_Task details:_
Copy out the data below verbatim, everything from the line containing "Treating antique mirror" down through the line containing "Answer: approximately 0°".

_Data for the task:_
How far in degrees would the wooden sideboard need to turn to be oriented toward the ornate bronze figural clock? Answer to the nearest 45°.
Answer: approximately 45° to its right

==

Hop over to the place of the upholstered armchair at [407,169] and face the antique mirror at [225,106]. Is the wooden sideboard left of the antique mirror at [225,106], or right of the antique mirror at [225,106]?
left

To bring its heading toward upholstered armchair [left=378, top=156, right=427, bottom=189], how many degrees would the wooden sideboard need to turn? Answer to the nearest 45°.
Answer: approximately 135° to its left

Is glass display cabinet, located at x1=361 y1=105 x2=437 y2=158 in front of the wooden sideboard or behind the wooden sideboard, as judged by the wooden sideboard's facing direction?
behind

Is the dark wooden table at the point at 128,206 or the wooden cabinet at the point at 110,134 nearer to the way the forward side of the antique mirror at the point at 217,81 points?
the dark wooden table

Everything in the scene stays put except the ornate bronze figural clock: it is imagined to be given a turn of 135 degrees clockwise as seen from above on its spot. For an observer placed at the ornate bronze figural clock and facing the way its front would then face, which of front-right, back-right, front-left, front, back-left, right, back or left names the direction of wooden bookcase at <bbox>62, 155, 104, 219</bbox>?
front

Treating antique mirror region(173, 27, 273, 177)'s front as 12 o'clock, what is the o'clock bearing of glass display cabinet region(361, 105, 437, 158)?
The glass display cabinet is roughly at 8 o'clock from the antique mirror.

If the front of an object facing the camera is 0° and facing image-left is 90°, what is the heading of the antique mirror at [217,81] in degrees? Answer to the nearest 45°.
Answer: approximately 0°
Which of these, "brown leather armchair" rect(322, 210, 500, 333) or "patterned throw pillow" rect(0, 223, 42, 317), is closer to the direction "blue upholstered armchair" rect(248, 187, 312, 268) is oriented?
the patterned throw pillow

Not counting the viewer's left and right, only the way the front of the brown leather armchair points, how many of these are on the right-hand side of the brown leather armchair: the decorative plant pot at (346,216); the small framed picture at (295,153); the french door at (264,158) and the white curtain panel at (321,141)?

_Problem solution:_
Treating antique mirror region(173, 27, 273, 177)'s front as 12 o'clock, what is the o'clock bearing of glass display cabinet region(361, 105, 437, 158)?
The glass display cabinet is roughly at 8 o'clock from the antique mirror.

If the front of an object facing the camera is 0° and facing image-left is 90°, what is the heading of the antique mirror at [217,81] in degrees? Answer to the nearest 45°.
Answer: approximately 0°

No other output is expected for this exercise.